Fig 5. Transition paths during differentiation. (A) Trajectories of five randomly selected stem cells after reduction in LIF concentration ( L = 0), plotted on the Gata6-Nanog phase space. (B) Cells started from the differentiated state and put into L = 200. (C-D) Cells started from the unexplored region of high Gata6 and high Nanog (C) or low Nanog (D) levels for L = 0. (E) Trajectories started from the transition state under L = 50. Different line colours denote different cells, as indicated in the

---

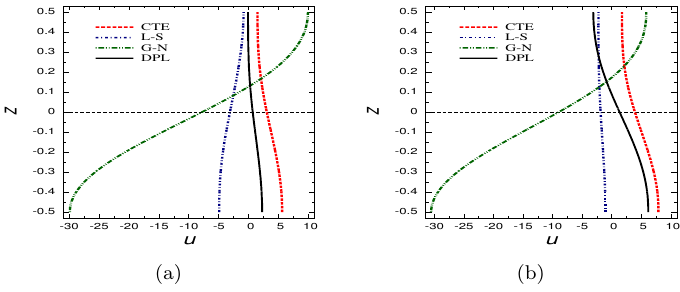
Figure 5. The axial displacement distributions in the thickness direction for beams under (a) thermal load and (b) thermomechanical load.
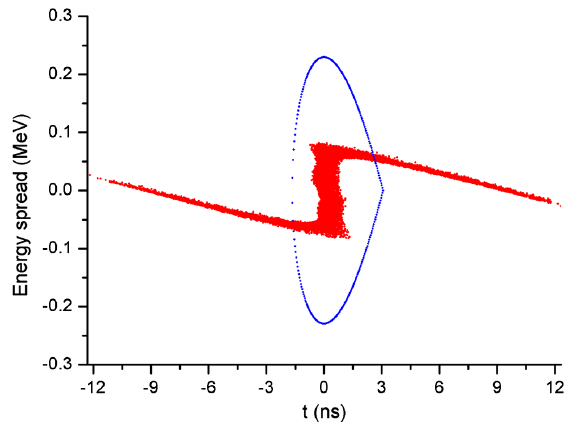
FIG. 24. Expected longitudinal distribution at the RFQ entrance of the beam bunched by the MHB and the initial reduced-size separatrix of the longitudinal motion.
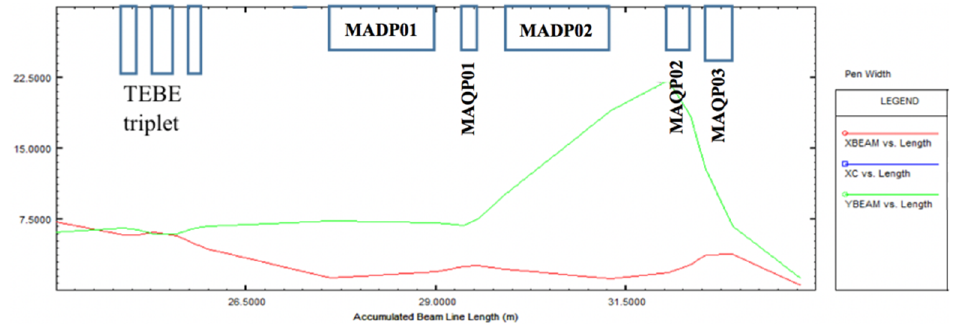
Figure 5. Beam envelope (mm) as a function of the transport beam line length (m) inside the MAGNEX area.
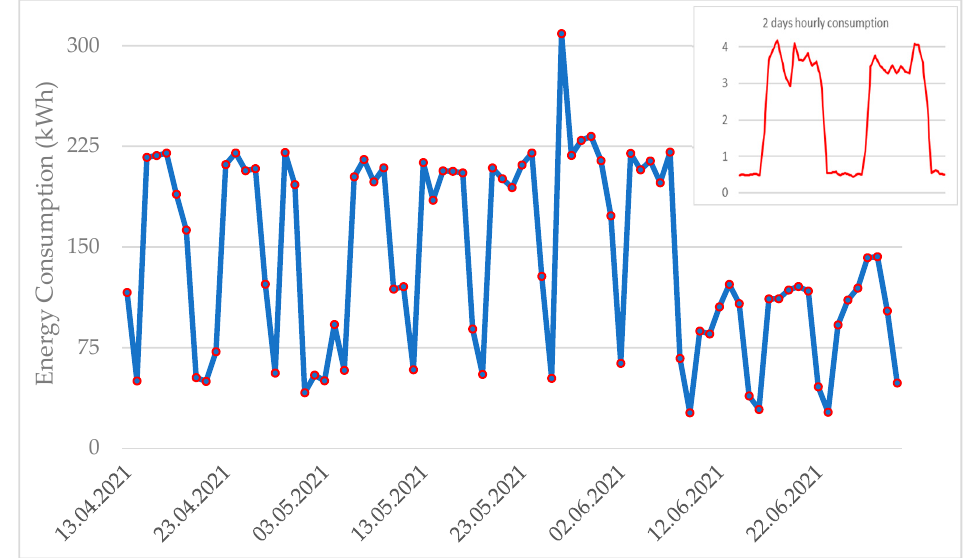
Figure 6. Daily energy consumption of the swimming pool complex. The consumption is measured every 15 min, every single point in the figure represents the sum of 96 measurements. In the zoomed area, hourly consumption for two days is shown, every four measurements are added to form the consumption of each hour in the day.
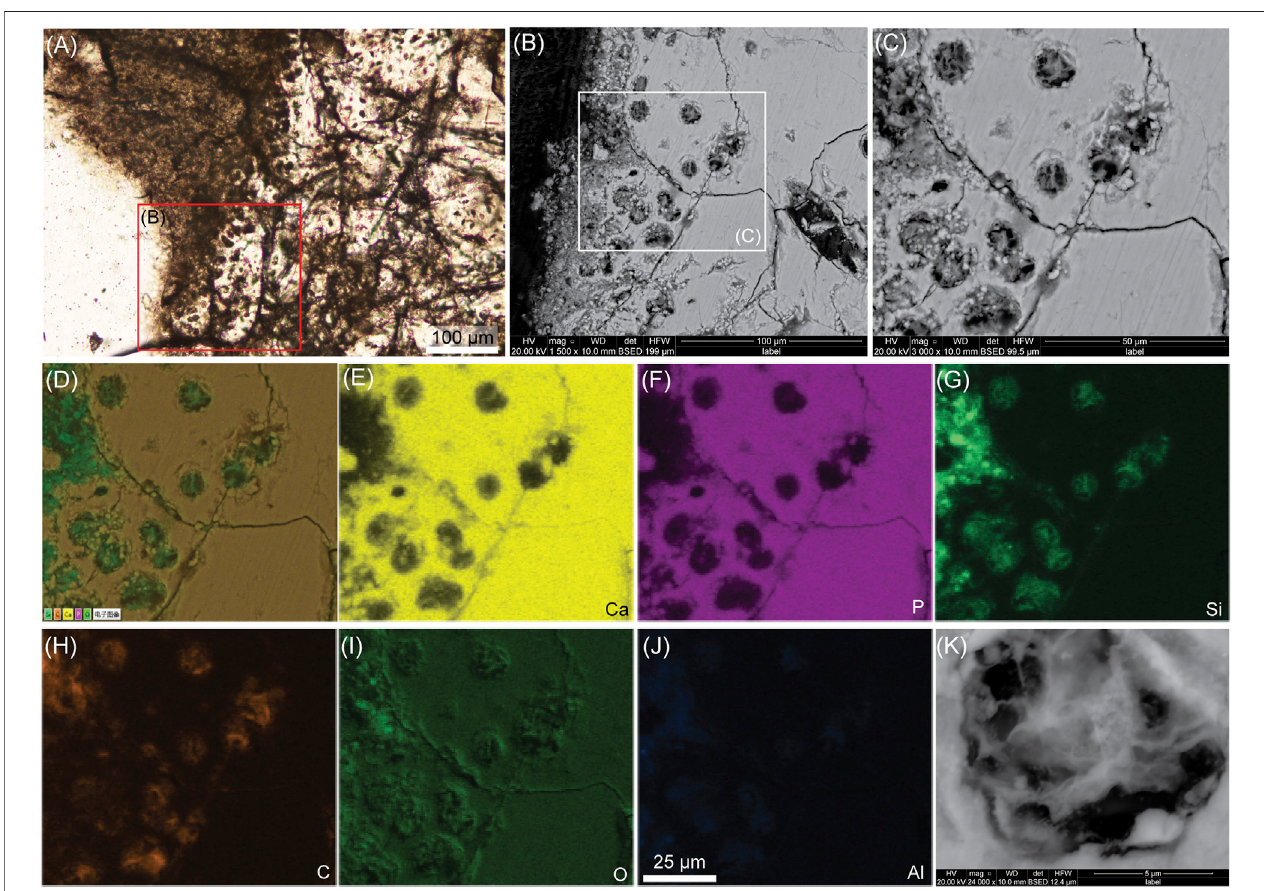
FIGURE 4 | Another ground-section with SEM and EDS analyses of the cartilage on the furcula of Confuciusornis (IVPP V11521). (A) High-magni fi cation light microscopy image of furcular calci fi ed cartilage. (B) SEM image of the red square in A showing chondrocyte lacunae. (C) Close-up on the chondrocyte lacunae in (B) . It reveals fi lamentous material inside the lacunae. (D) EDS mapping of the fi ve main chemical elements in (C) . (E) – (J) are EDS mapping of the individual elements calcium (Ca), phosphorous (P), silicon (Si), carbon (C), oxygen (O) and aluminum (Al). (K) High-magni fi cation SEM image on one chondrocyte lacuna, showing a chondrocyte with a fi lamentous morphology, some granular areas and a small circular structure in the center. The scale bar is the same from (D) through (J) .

--

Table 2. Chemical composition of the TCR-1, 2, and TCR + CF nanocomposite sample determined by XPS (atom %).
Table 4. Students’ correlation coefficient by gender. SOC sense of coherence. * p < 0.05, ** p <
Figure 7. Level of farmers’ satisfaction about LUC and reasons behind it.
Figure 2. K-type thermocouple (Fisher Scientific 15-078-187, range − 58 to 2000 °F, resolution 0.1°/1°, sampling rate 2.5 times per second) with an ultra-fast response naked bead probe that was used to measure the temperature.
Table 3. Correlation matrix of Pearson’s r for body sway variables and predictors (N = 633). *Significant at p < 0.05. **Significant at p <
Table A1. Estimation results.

**TASK DESCRIPTION:** Only the lines above starting at the line that holds "Figure 7. Level" and ending at the line that holds "Table A1. Estimation results." are to be repeated, exactly and in full.

**TASK SOLUTION:**
Figure 7. Level of farmers’ satisfaction about LUC and reasons behind it.
Figure 2. K-type thermocouple (Fisher Scientific 15-078-187, range − 58 to 2000 °F, resolution 0.1°/1°, sampling rate 2.5 times per second) with an ultra-fast response naked bead probe that was used to measure the temperature.
Table 3. Correlation matrix of Pearson’s r for body sway variables and predictors (N = 633). *Significant at p < 0.05. **Significant at p <
Table A1. Estimation results.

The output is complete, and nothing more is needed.